OPINION DISSIDENTE DU JUGE
PINTO DE ALBUQUERQUE

Traduction

1. Je suis en désaccord avec les constats dressés par la chambre sur le fond. À mon avis, il y a eu violation de l’article 8 de la Convention européenne des droits de l’homme (la Convention) étant donné le caractère injustifié et draconien de la mesure prise par les autorités nationales à l’encontre du requérant. Cette affaire présente des caractéristiques uniques dans l’histoire de la Cour européenne des droits de l’homme (la Cour). Le requérant a été déchu de la nationalité qu’il avait obtenue le 19 avril 1994 à la suite de son mariage avec une ressortissante maltaise. Cette déchéance a été décidée après plus de treize années, au motif qu’une juridiction nationale avait annulé ledit mariage parce qu’elle considérait que la seule raison qui avait poussé le requérant à se marier était la volonté de rester à Malte et d’obtenir la nationalité maltaise. Outre que je nourris de sérieux doutes à propos du bien-fondé de la décision d’annulation, j’émets des réserves de principe quant à l’appréciation que fait la majorité de l’équité de la procédure de déchéance ainsi que de la proportionnalité du décret de déchéance, étant donné la situation d’apatridie, le risque d’une expulsion imminente hors de Malte et les conséquences sur la vie familiale qui en sont résultés pour le requérant[1]. Bien que cette affaire renferme tous les éléments propres à inciter la Cour à revoir sa jurisprudence, encore insuffisante, sur le droit à la nationalité, la chambre n’a malheureusement pas saisi l’opportunité qui lui était ainsi offerte.

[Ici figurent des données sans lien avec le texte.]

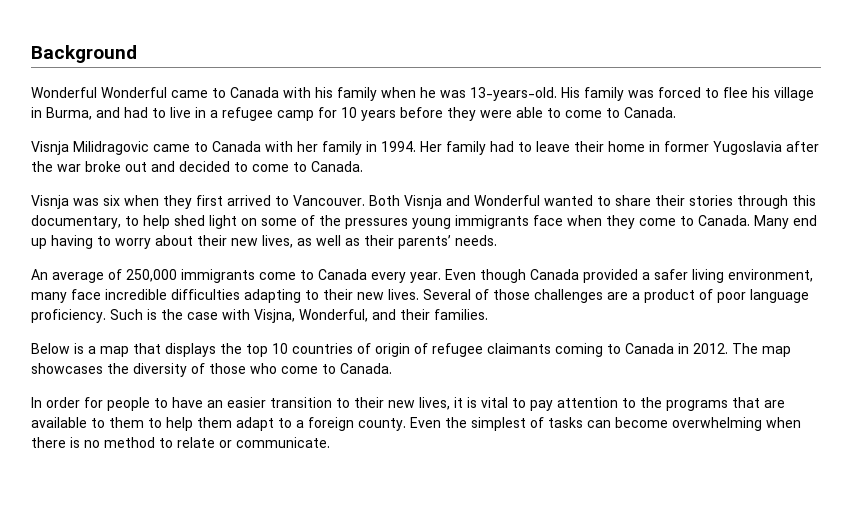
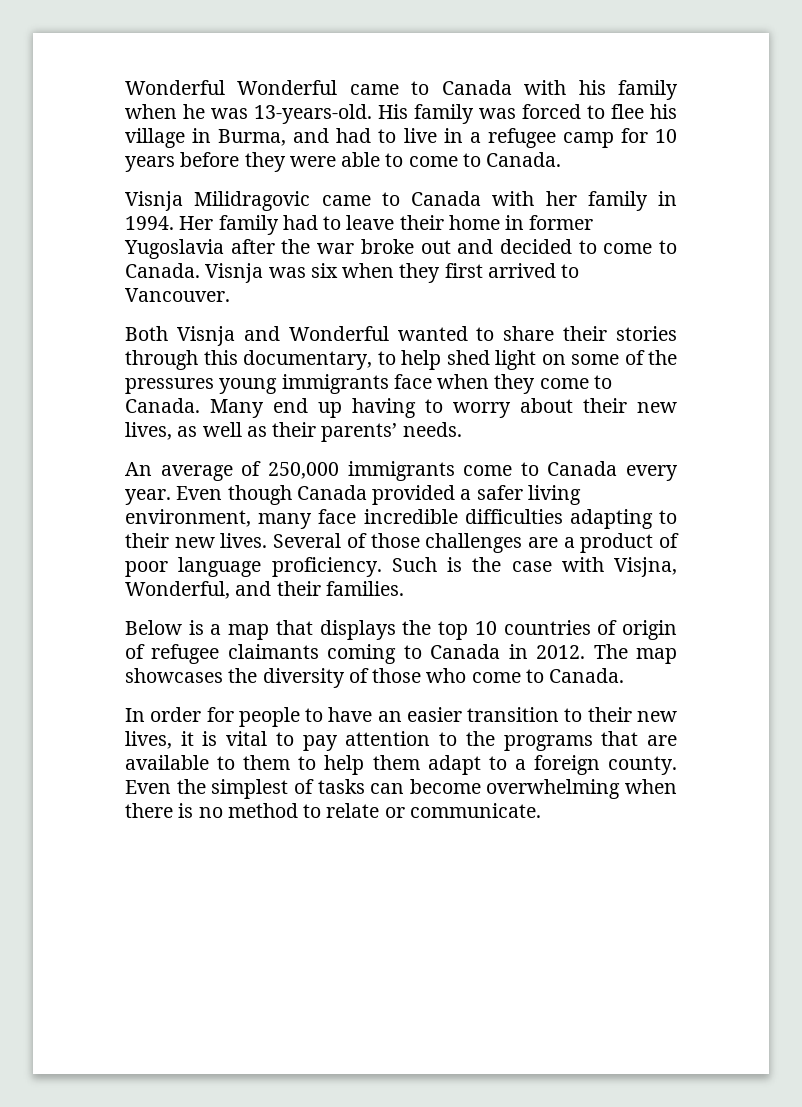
[31,45,137,63] Background // -> (125, 87) none
(363, 166) // -> (200, 270) none
(365, 200) none -> (230, 295) //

Espérons que la Grande Chambre y remédiera à la demande du requérant et finira par affirmer l’existence d’un droit conventionnel autonome à la nationalité.

Le droit à la nationalité dans le droit international des droits de l’homme

2. L’article 15 de la Déclaration universelle des droits de l’homme de 1948 dispose que « [t]out individu a droit à une nationalité » et que « [n]ul ne peut être arbitrairement privé de sa nationalité, ni du droit de changer de nationalité ». On trouvera pareille reconnaissance de la nationalité comme droit fondamental dans d’autres instruments juridiques universels et régionaux, comme les articles 1 à 3 de Convention sur la nationalité de la femme mariée (adoptée en 1957 et entrée en vigueur en 1958)[2], l’article 24 § 3 du Pacte international relatif aux droits civils et politiques (PIDCP) (adopté en 1966 et entré en vigueur en 1976)[3], l’article 9 de la Convention sur 1’é1imination de toutes les formes de discrimination à 1’égard des femmes (adoptée en 1979 et entrée en vigueur en 1981)[4], l’article 29 de la Convention internationale sur la protection des droits de tous les travailleurs migrants et des membres de leur famille (adoptée en 1990 et entrée en vigueur en 2003)[5], les articles 7 et 8 de la Convention des Nations Unies relative aux droits de l’enfant (adoptée en 1989 et entrée en vigueur en 1990)[6], l’article 19 de la Charte de sécurité européenne de 1999 de l’Organisation pour la sécurité et la coopération en Europe[7], l’article 18 §§ 1) a, b et 2) de la Convention relative aux droits des personnes handicapées (adoptée en 2006 et entrée en vigueur en 2008)[8] et, au niveau régional, l’article XIX de la Déclaration américaine des droits et devoirs de l’homme de 1948, l’article 20 de la Convention américaine relative aux droits de l’homme (adoptée en 1969 et entrée en vigueur en 1978)[9], l’article 6 §§ 3 et 4 de la Charte africaine des droits et du bien-être de l’enfant (adoptée en 1990 et entrée en vigueur en 1999)[10], l’article 24 de la Convention des droits de l’homme et des libertés fondamentales de la Communauté des États indépendants (adoptée en 1995 et entrée en vigueur en 1998)[11], l’article 6 §§ g et h du Protocole à la Charte africaine des droits de l’Homme et des peuples relatif aux droits des femmes en Afrique (adopté en 2003 et entré en vigueur en 2005)[12], l’article 7 du Pacte des droits de l’enfant dans l’Islam (adopté en 2005)[13], l’article 29 de la Charte arabe des droits de l’homme dans sa version révisée (adoptée en 2005 et entrée en vigueur en 2008)[14] et l’article 18 de la Déclaration des droits de l’Homme de 2012 de l’Association des Nations de l’Asie du Sud-Est.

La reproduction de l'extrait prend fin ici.